Today we’d like to introduce you to Allison English.
Hi Allison, can you start by introducing yourself? We’d love to learn more about how you got to where you are today.
My story starts on Mother’s Day 2021. My husband was making breakfast in the air fryer.
We lost our home, all of our belongings and so many memories because the air fryer caught fire and then the kitchen wall, then the curtains on the window, then my 18-year-old posted an Instagram story, “Happy Mother’s Day mom” from a safe location outside, watching our home burn. Our entire home was destroyed from smoke damage and the kitchen was a total loss.
We were so “spoiled” with GoFundMes, personal donations, and a temporary home we had countless friends and family help us dump everything into a dumpster on our driveway. Who knew the pile of toys I was so pissed about just a few short weeks ago, covered in ash and melted, would feel like the worst pain in the world to throw them in a dumpster. We went on a vacation we planned for my daughter’s graduation as a gift (HP world and Disney) and brought home the worst souvenir possible, covid-19, delta variant. I am immune-compromised, so I was eligible to receive the monoclonal antibody infusion. It helped; I recovered. We bought a condo in August, moved the daughter into her dorm, and the others went back to school. Fast forward, I got a position with Worthington schools, and it just felt like things were going right. Oh, did I fail to mention I recovered from Covid just before Thanksgiving? Oh, and again on Christmas. Thankfully both were mild, and I was able to start my new position after winter break. Well, by mid-February, I had missed 15+ days of work and had to make the decision to leave my new position and plan my funeral. I was septic, fever of 105 degrees Fahrenheit, unable to eat, sleep or breathe and finally admitted into the hospital on oxygen. I was asked all of the questions someone my age typically doesn’t think much about. I had to tell my husband things I am sure he is forever traumatized from. I thought was the end of my story. This is when I knew my story was not ending, I was a survivor, I had survived so many things, a little sepsis and Covid pneumonia was not going to be the winner.

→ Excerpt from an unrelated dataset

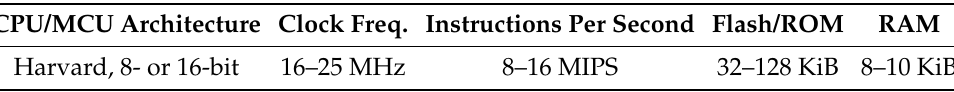
Table 1. Typical amount of resources for target WSN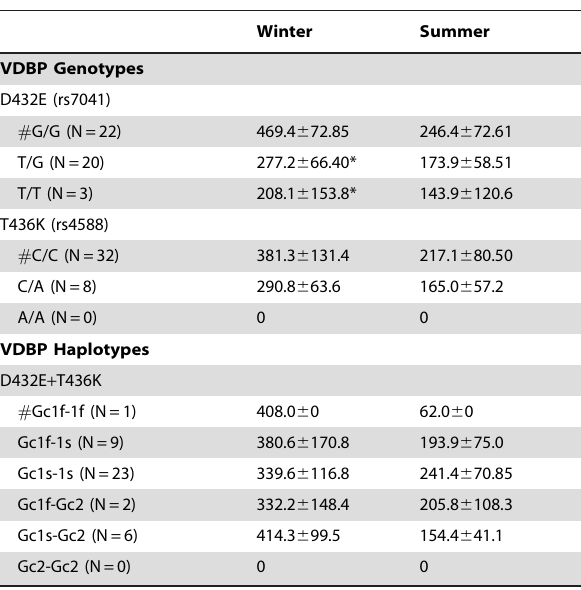
Table 3. Vitamin D binding protein serum concentrations (ug/ml) stratified by vitamin D binding protein genotypes (mean 6 standard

I wasn’t that easy (that’s what she said)
I started physical therapy during my ICU stay, was sent to a step-down unit, and walked up and down stairs. I ate as much as I could and drank as much water as I could. Is it healthy? I did it! I had so many people who believed in me all of my life, it was my turn to believe in me. I lost 30ish or more pounds, all the muscle ever, and thought I would never go back to work again. Today is August 9, 2022. I signed an offer with a company to be their event marketing specialist, I am sending my oldest back to college as a sophomore, got to see my second oldest graduate from high school, my 15-year-old is going to be a junior in high school, I will have a middle schooler, and my youngest is starting kindergarten. I found my tribe, the women that help me love myself just because. I can walk more than a mile a day, I think it was 3 miles to a waterfall just a few weeks ago. I found the inner love I never gave myself, and I fall even more in love with my husband, best friend, faith, and favorite person ever, every single time I look at him. Every single day is just another page, and I love my story.
Alright, so let’s dig a little deeper into the story – has it been an easy path overall, and if not, what were the challenges you’ve had to overcome?

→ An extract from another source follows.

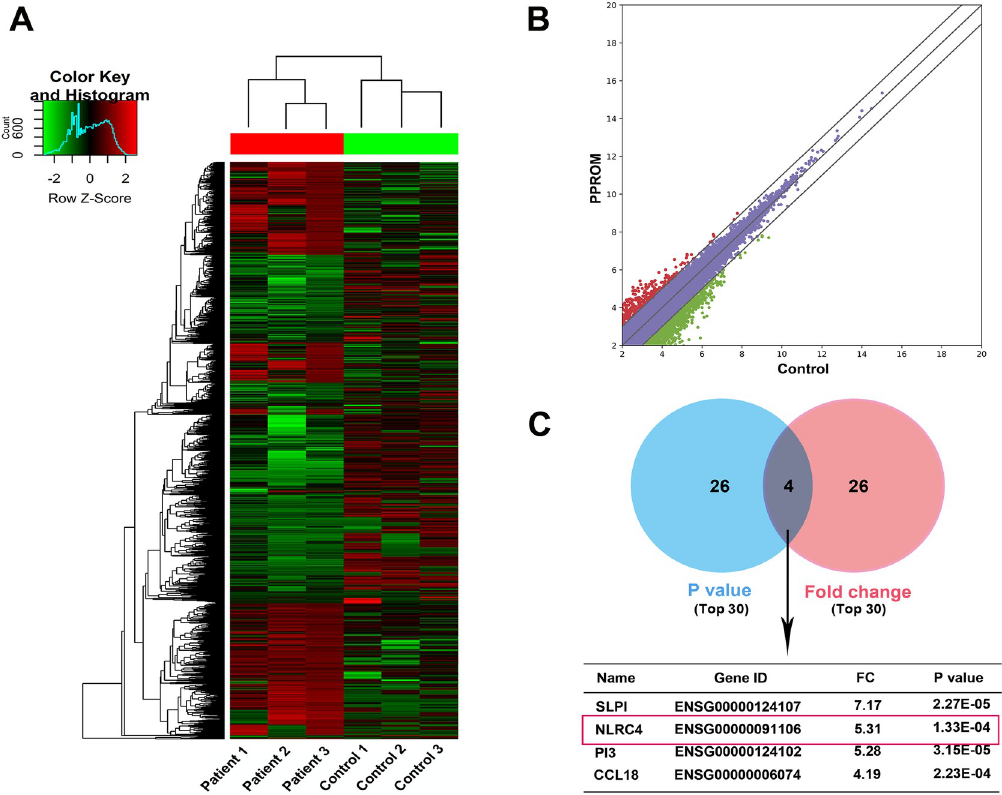
Fig 1. Levels of NLRC4 are increased in PROM. (A) Hierarchical clustering showing differentially expressed mRNAs in membrane tissues of TPROM patients and the normal pregnant (FC < 0.5 or > 2, and P < 0.05); (B) Scatter plots of pairwise comparisons between the Control group and the PROM group; (C) Venn diagram about the top 30 gene sets ranked by P value or FC.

Is anything easy? I live in Ohio; the roads always have potholes. Evolving is hard, healing is hard. Life itself is hard,
I was diagnosed as a long hauler; I have days that I do not have any strength to even get out of bed,
Thanks – so what else should our readers know about your work and what you’re currently focused on?
I have had the best and worst job ever for the last 19 years. I became a mom at 18, then again at 22, 26, 27, and then finally had George when I was 32. I could be considered an expert in my field.
I went to college during these years and got a degree in interactive media. I spend countless hours creating stories and ideas of what my legacy will be. I spent some of my favorite years teaching and co-leading a preschool program. I met some of my favorite small humans in the world watching their brains soak up every ounce of information they could hold, especially when I would give them driving directions to my house so we could have picnics and play dates; I could never ask for a better time than those years. I spend my hours now falling into a new role, watching my family evolve. Watching each of us become our own person. It’s probably why I feel like I am constantly evolving and also starting over because the people I spent my years teaching and loving are now more independent, adults themselves, and showing me what a little bit of crunchy, trashy, and helicopter techniques can really teach a person growing into themselves.
Alright, so before we go, can you talk to us a bit about how people can work with you, collaborate with you or support you?
My 11-year-old, Ace, is probably a reincarnated cricket that teaches lessons about being human. Ace spent some of their youngest years learning how to navigate more than I can even imagine at such a young age and becoming the most kind, loving, funny, unique, non-binary pansexual person I could ever be lucky enough to love. Ace teaches me to just let people be, which to answer this question, just be, we will hold metaphorical hands and just work together as beings.